A review by heathicusmaximus
The Known World by Edward P. Jones

2.0

(Spoilers) Ugh. It's disconnected, scattered, and so time-switchy you'd think you were in a Doctor Strange movie. It probably won the Pulitzer prize because it dealt with slavery, but I've never seen so many plot holes. For example, twenty years down the road 'x' person would end up doing 'y'. It never goes into it, the author just leaves me hanging as if their story never mattered, it happens so many times. And suddenly at the end, a main character gets murdered by his relative without much of a follow up story or motive and that man's story was cut short with no closure. Was it because of different views of slavery? No one knows.

Where's the justice for this guy who was resold into slavery? Or the ones who were killed?
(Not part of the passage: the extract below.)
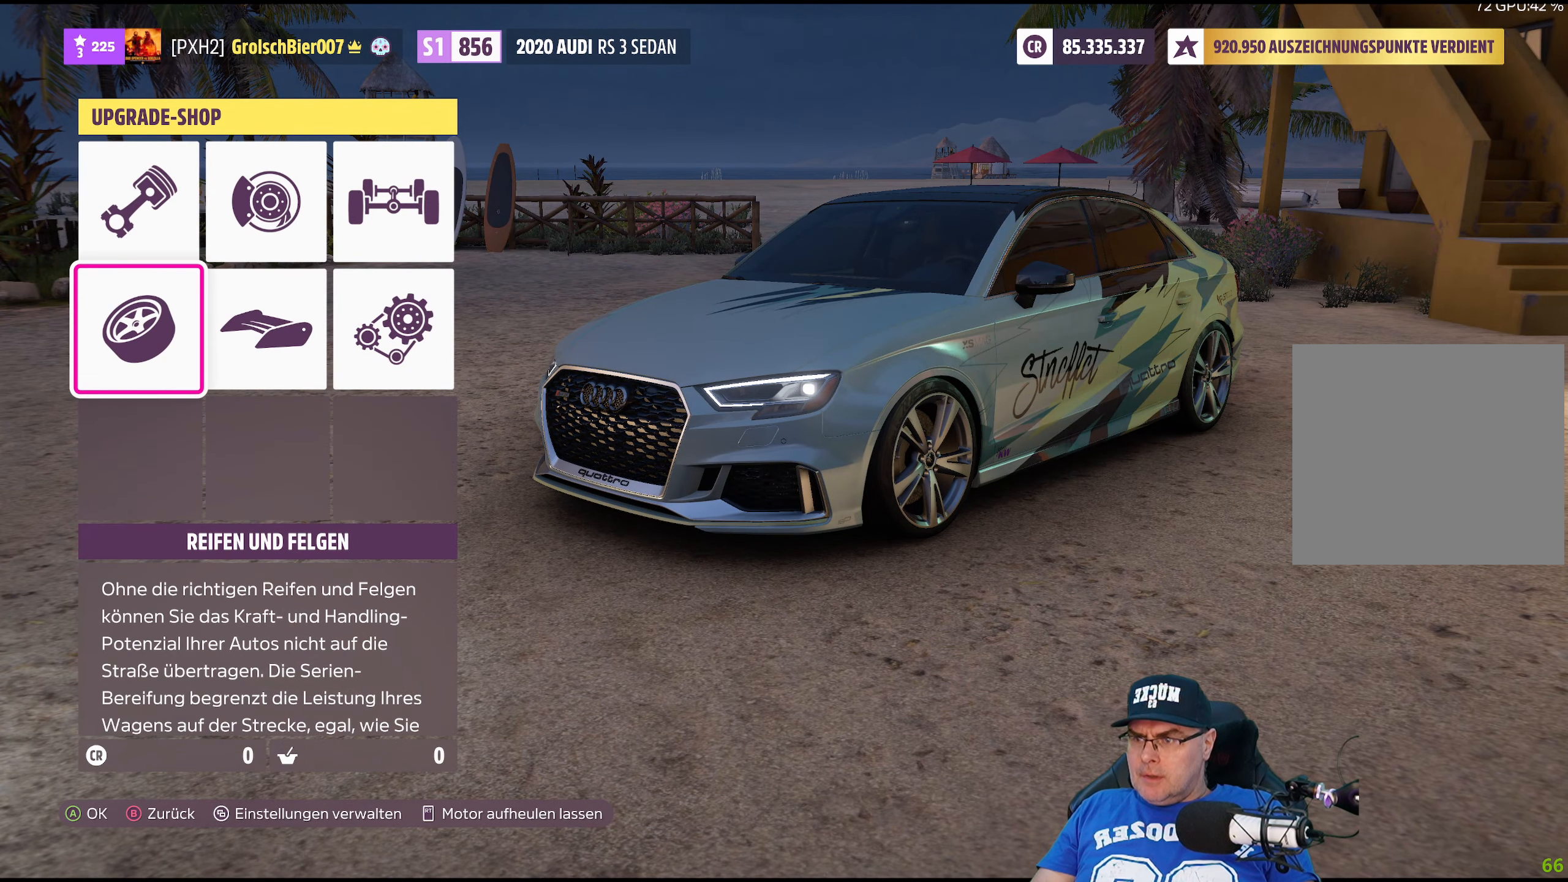
{"buttons": [], "left_stick": "center", "right_stick": "center", "events": [[283, "left_stick", "right"], [450, "left_stick", "center"]]}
Oh yeah, the speculators were caught by someone else in a different state, never gone into, just written out in a closer chapter. The white master is also written off after a while. He's one of the two most wealthy men in the county, and he just gives up? What? And does this slave that supposedly wasn't one ever get his money back? No one knows, that story seemed to just disappear. Some parts were like I was on a hallucinogenic high with the imagery that made no sense. This read hurt my brain.

One of the good things it has going for it is showing all the moral inconsistencies of slavery. In that, the confusion makes sense. That's powerful enough, so that gets its own star.